MTPJ GMIM 10-16 Oktober 2021: Memilih Pelsus yang Diteladani

Makna dan Implikasi Firman

GMIM adalah Gereja yang menjadikan Alkitab sebagai dasar dalam melaksanakan tugas kepemimpinannya di tengah-tengah dunia ini. Hal Ini menjadi penting, mengingat GMIM hadir dan bersaksi di tengah-tengah masyarakat, bangsa dan Negara Kesatuan Republik Indonesia serta di seluruh dunia, yang memiliki keragaman agama, budaya dan suku.

Kepemimpinan yang Alkitabiah atau kepemimpinan yang dapat diteladani menjadi kekuatan yang besar dalam melaksanakan tri-tugas gereja (bersekutu, bersaksi, melayani) sekaligus kekuatan menghadapi berbagai pergumulan serta persoalan pelayanan.

Pemilihan Pelayan Khusus (Pelsus) adalah upaya GMIM menjawab panggilan Tuhan melalui memilih orang yang akan menjadi hamba Tuhan untuk pelayanan gereja di periode yang akan datang.
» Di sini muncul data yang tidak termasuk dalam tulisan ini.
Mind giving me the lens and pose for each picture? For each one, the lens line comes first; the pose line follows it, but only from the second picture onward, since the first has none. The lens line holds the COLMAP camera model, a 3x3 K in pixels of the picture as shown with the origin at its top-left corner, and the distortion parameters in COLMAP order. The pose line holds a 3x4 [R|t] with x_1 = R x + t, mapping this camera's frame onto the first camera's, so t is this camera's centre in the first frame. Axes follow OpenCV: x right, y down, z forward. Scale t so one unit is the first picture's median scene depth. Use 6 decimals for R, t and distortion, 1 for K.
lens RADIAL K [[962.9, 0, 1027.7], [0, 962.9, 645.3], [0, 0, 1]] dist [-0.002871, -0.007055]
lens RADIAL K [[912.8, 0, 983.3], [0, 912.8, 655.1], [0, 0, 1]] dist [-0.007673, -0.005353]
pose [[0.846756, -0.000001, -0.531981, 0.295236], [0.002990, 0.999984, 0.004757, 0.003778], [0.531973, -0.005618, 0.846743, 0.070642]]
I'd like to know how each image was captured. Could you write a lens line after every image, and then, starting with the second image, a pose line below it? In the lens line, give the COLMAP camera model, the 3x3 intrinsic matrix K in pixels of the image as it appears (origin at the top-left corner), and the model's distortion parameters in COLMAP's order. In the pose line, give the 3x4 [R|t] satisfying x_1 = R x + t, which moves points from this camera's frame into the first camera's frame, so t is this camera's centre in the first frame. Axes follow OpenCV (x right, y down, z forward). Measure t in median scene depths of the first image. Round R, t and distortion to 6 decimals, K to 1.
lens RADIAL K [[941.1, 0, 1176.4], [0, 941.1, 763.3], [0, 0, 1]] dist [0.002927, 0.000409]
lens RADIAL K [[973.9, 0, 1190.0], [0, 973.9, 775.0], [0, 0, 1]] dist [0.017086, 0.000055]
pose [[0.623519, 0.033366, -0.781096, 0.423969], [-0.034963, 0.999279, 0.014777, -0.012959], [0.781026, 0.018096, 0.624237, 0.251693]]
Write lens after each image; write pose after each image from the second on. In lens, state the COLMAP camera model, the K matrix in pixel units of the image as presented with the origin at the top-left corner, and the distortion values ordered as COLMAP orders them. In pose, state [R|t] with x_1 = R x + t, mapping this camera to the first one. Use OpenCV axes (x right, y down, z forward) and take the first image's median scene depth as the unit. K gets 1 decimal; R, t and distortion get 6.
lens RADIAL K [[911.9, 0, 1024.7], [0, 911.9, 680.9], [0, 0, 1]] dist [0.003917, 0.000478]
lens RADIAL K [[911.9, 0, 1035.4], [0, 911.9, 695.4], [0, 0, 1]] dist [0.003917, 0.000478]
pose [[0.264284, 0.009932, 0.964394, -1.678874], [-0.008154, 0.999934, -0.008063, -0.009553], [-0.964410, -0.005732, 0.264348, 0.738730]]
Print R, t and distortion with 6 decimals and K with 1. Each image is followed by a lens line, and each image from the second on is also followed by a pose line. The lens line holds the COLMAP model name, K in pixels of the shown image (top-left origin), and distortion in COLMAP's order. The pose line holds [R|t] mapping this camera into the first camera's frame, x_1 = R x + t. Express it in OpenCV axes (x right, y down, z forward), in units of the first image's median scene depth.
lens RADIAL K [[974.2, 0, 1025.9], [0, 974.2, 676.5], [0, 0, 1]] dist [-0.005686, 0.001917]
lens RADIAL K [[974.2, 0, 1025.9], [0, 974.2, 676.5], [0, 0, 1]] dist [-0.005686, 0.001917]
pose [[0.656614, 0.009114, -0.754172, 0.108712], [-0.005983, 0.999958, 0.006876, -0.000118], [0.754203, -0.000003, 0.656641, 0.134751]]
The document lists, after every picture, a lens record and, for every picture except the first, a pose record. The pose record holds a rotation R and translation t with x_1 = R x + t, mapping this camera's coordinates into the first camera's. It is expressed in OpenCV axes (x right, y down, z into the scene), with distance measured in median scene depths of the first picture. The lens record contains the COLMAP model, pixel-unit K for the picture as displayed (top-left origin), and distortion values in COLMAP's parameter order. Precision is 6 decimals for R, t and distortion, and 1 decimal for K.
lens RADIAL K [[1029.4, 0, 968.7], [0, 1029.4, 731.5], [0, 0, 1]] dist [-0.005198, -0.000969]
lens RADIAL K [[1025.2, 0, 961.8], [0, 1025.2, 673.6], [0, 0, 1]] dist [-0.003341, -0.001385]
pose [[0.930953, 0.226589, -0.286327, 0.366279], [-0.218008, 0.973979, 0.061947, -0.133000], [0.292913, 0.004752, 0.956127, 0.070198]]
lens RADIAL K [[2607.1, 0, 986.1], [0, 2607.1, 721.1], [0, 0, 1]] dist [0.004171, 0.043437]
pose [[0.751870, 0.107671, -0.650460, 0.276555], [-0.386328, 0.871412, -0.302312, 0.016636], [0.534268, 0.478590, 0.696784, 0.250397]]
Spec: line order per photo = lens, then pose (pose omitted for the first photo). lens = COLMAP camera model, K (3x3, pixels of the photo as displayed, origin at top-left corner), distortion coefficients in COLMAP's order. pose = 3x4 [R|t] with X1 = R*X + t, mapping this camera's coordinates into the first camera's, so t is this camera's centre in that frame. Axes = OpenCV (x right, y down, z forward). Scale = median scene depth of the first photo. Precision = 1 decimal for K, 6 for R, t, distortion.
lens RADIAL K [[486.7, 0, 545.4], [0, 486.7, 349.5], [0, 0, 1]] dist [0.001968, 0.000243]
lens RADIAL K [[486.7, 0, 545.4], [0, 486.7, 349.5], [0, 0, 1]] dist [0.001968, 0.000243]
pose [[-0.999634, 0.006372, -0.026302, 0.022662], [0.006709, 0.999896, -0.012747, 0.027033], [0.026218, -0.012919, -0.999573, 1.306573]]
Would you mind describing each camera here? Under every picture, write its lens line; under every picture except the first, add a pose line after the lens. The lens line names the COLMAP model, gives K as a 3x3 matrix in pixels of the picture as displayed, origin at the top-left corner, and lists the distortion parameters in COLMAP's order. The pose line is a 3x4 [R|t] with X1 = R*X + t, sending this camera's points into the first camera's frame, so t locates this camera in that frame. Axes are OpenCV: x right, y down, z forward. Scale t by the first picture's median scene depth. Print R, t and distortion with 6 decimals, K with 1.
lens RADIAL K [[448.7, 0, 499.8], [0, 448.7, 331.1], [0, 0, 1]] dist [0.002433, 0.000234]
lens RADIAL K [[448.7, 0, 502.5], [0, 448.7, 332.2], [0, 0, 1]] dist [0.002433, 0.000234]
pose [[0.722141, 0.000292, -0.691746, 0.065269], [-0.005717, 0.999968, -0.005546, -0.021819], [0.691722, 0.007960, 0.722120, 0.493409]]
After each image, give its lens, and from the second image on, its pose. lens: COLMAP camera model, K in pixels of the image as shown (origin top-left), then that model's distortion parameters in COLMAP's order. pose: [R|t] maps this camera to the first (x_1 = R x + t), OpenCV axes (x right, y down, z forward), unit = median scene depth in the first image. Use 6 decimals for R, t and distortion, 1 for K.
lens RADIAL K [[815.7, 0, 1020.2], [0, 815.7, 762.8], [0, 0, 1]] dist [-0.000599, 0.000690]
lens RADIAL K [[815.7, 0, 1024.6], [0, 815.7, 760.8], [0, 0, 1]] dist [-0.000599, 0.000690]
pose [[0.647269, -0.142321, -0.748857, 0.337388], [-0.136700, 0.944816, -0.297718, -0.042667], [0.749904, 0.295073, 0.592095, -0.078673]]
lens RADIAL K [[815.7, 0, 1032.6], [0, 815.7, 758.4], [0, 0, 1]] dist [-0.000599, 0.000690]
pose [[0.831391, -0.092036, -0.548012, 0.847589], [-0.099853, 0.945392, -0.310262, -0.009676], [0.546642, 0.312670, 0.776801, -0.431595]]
GMIM melakukan berbagai bentuk pelayanan, seperti Katekisasi bakal calon dan calon pelayan khusus, penelaahan Alkitab di Kolom dan Kompelka (BIPRA) serta khotbah-khotbah dalam ibadah minggu sepanjang bulan Oktober 2021 ini semata-mata untuk mengantar kita sebagai jemaat agar memperoleh pengetahuan dan pemahaman dalam rangka memilih calon Diaken dan Penatua serta Kompleka (BIPRA).

Tujuannya adalah agar siapapun yang terpilih, mereka dapat menjalankan tugas pelayanan dengan baik dan lebih dari itu mereka menjadi teladan bagi anggota jemaat. Keteladanan yang dimaksud ialah menjadi contoh dalam perkataan dan perbuatan.